Mike suggests three approaches to fix this problem:
- Create a useful blog that shares helpful information, not focused on sales
- Value visitor time by conveying information quickly and efficiently
- Update content regularly to give people reasons to return
Outdated content sends a subconscious message that visitors don’t need to return. A website that hasn’t been updated in months tells visitors they’ve already seen everything worth seeing.
Poor Discoverability
Even the best website is worthless if customers can’t find it. Mike recommends mapping all possible pathways to your website, including:
- Search engine optimization
- Local and industry directory listings
- Social media sharing
- Client recommendations
- External website features
This exercise often reveals significant gaps in visibility. While professional SEO and content marketing strategies can be beneficial, numerous simple and free options also exist to enhance website discoverability.
Mismatched Marketing Expectations
When advertising creates excitement that your website fails to maintain or build upon, you’ve created a conversion killer.

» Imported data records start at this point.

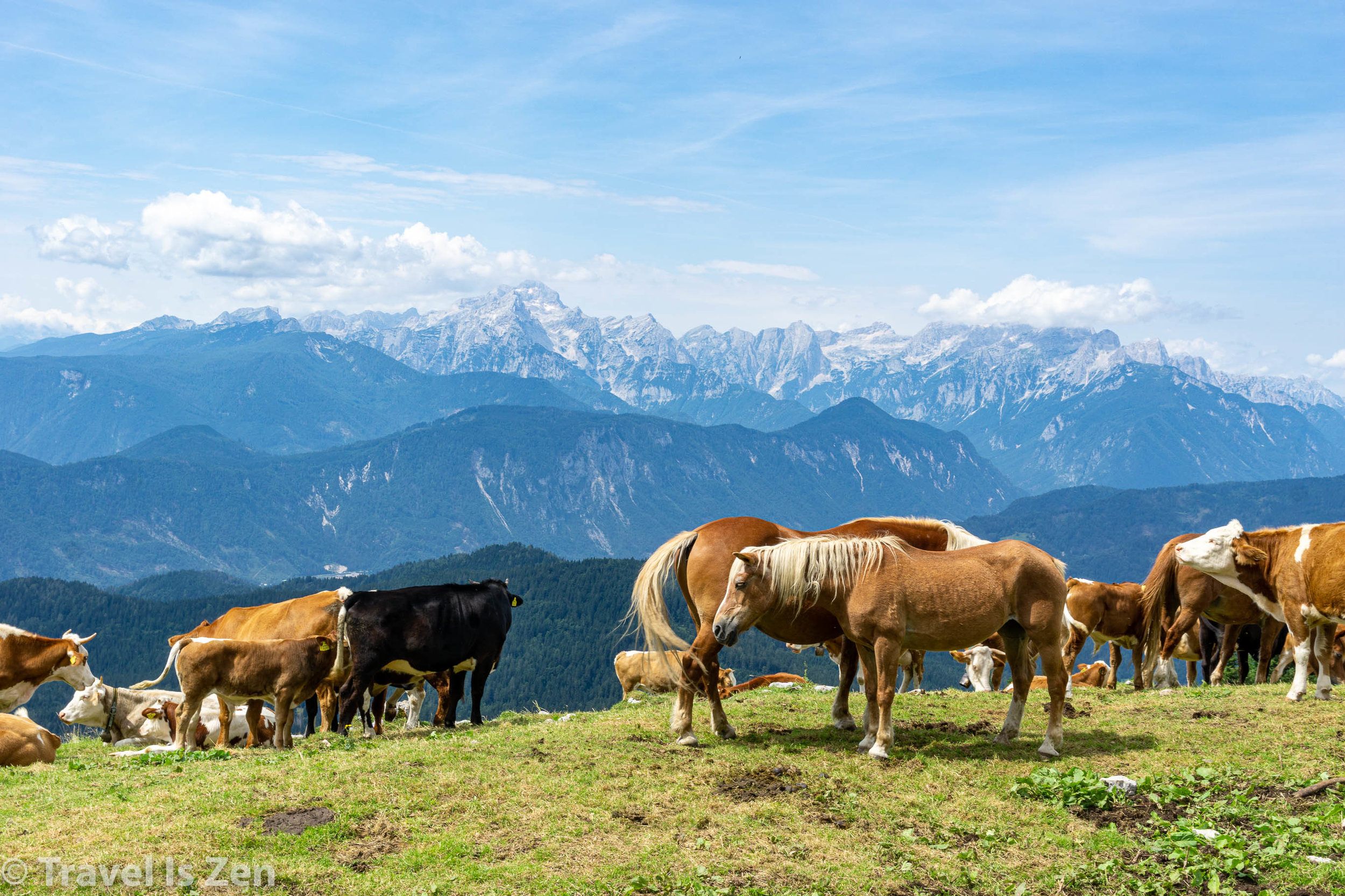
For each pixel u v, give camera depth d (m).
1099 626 18.16
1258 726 12.07
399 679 15.45
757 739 11.95
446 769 10.39
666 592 12.05
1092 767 10.51
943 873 7.84
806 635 12.28
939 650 11.36
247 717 14.88
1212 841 8.31
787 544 11.34
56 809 9.29
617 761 10.77
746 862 8.02
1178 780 9.97
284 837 8.49
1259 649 18.66
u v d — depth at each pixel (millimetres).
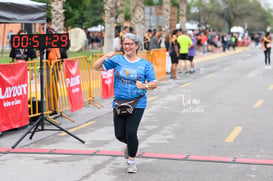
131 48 6613
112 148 8234
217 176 6492
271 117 11133
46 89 10398
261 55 42312
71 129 10016
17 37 8922
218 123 10469
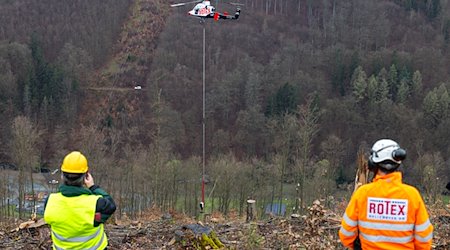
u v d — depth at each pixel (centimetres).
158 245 687
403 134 4400
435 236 691
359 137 4556
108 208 368
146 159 2975
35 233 710
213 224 844
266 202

If customer enthusiasm decreases rather than increases when they visit your website, you have a major problem. Mike argues that having no website would be better than one that diminishes customer interest after effective advertising has brought them in.
No Measurable Return on Investment
The primary reason websites waste money is their inability to measure their business impact. Without clear metrics showing how a website generates revenue, businesses are operating on faith rather than facts.
Mike offers three principles to address this fundamental issue:
- Define a single clear purpose for your website (newsletter signup, email contact, phone call, etc.)
- Remove everything that doesn’t support that purpose, regardless of emotional attachment.
- Create an implementation plan that supports the website with regular content updates and coordinated advertising.
A business website functions much like a retail store. When customers enter a disorganized space where they can’t find what they need or even understand the store’s purpose, they leave and never return. The same principle applies online.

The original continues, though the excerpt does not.